With FILBo in full swing, there’s still plenty of time left to enjoy the city’s biggest book event of the year, with a host of speakers still on the schedule, all sorts of exhibitions and stands to check out and the unmissable orange Holland House.
If you’ve never been, Corferias, the exhibition space for Bogotá, is enormous. Sprawling across a couple of dozen pavilions, some the size of aircraft hangars, it’s rare to see it completely taken over with one event. FilBo, though, does exactly that. It needs to, too. With thousands of visitors across the whole two weeks, this really is a celebration of reading unparalleled in Colombia.
The Netherlands, this year’s guest of honour, have created an impressive Holland House in pabellón 4. Impossible to miss, this towering orange structure evokes memories of canal-side townhouses, its whole facade a shimmering bright orange. It may be cold and grey outside, but the interior is 100% gezellig!
What? Gezellig? It is a uniquely Dutch word implying coziness and warmth, somewhere that is home. To illustrate this, there are a number of giant sheds, made out like Dutch warehouses. These feature all kinds of things, from Dutch design to bicycling culture. Although the Kingdom of the Netherlands is actually composed of four autonomous countries, with three in the Caribbean, the European mainland is very much front and centre, as Aruba and Curacao are side-lined with brief mentions. At the heart of the pavilion is a frankly gorgeous exhibition of lit walls detailing the interiors of various Dutch dwellings and their counterparts in Bogotá. These serve as windows into Dutch culture, curiously intimate, and yes, gezellig, visions of life in another country, far removed from Colombia. A reminder, too, that all is not always rosy in Europe as the cost of living and debts of many Dutch people are laid bare with brutal honesty.
To the side of this is a warehouse featuring perhaps the best-known Amsterdam canal house – that of Anne Frank. Unlike the actual house in Amsterdam, the queue for this is not horrendous. The display itself is pensive and thorough, rich in details about a life so alien to us now, in a time that defies memory and belief. The rest of the warehouse takes this idea and expounds upon it, encouraging us to think about how we treat others who are different to us and also how those people are treated by society as a whole. This has special resonance in Colombia, of course, a country now looking to the future and how it will deal with those affected by the war and how to reintegrate ex-fighters into society.
Holland House is going large on Dutch design, with two separate dedicated sheds filled with everything from consumables to architecture. The first features a 3D scanning and printing setup, with dozens upon dozens of 3D-replicated models of famous Dutch creations.
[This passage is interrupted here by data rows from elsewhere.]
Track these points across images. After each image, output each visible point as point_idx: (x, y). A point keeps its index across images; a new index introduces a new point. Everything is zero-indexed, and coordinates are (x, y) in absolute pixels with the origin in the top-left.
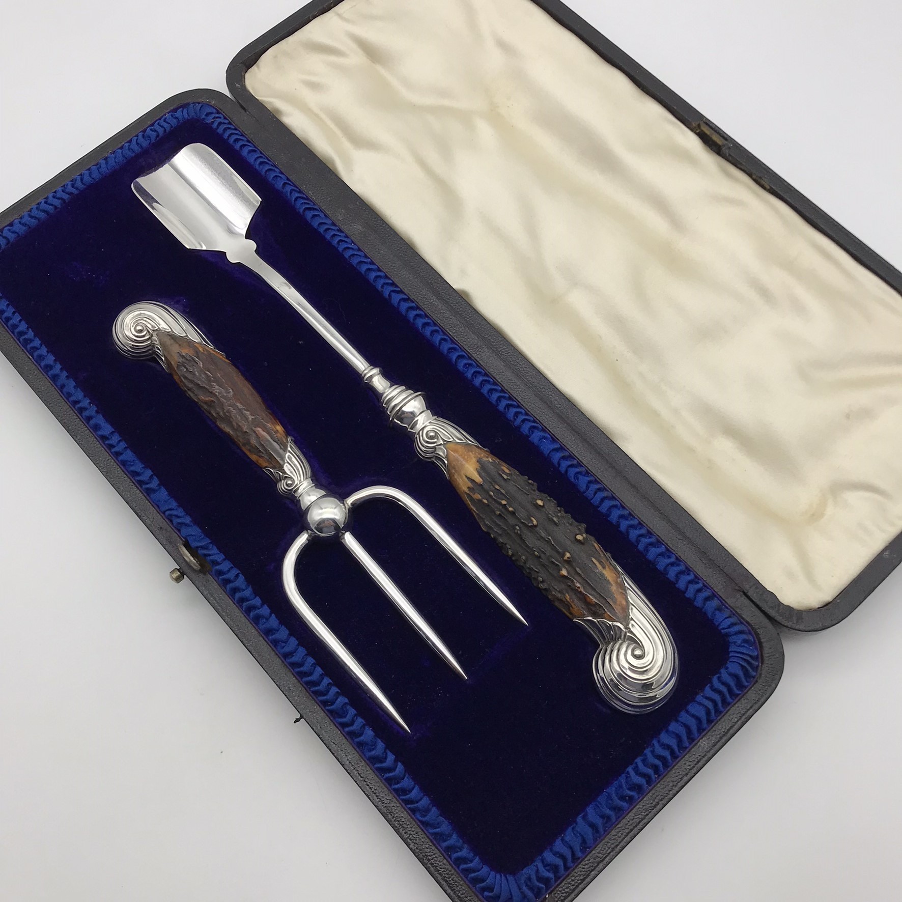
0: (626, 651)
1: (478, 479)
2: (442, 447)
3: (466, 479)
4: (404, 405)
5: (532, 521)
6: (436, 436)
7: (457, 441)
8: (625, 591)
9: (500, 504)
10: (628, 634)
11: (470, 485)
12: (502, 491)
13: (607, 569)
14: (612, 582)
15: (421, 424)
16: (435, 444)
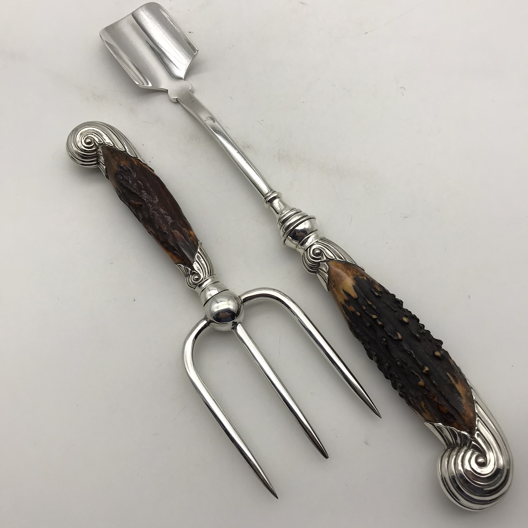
0: (470, 458)
1: (354, 294)
2: (325, 263)
3: (343, 293)
4: (297, 225)
5: (398, 336)
6: (321, 253)
7: (338, 259)
8: (474, 404)
9: (371, 318)
10: (473, 443)
11: (346, 298)
12: (374, 307)
13: (459, 384)
14: (463, 395)
15: (309, 243)
16: (320, 261)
Chairs alone take up two entire walls, sitting classics cheek-by-jowl alongside bizarre conceptual creations. The second design shed is far more engaging, with actual examples of Dutch design complemented by videos explaining the unmovable elements such as the dijks. An informative presentation explaining the polder model of survival through consensus has many lessons for Colombia in how to co-operate together and be more than the sum of their parts.
Perhaps the most impressive of the sheds though, is the one dealing with bicycles. Taking us on a bike path both literally around the interior and figuratively through the history of the Netherlands, this delightful exhibition explains all you need to know about Dutch recreational cycling. Sadly, nothing about professional cycling heroes such as Joop Zoetemelk or Jan Janssen. It’s easy to think of Holland in general and Amsterdam in particular as permanent bastions of two wheeled transport, but it was not always thus. It was the result of a lot of work by both activists and the state. After the eruption of driving culture post-war, there came a backlash after a number of children died on the roads. Outraged parents took to the streets demanding “stop de kindermoord”. As a result, the government started to shift their focus towards cycling as a sustainable, sane, method of transport. The result? A system of segregation both envied and copied the world over, including here in the capital.
And there’s yet more outside the sheds, listening posts with translations of Dutch poetry, a beautiful children’s area, fully interactive and engaging, a mini-stadium for presentations and even a little radio broadcaster! Of course, capitalism is not dead, and there is at the end a giant oval shop to buy books focussing not only on Dutch literature, but also Colombo-Dutch collaborations. So, if the grey drizzle outside is depressing you this week, why not pass by FilBo and enjoy some gezellig exhibitions as you go Dutch?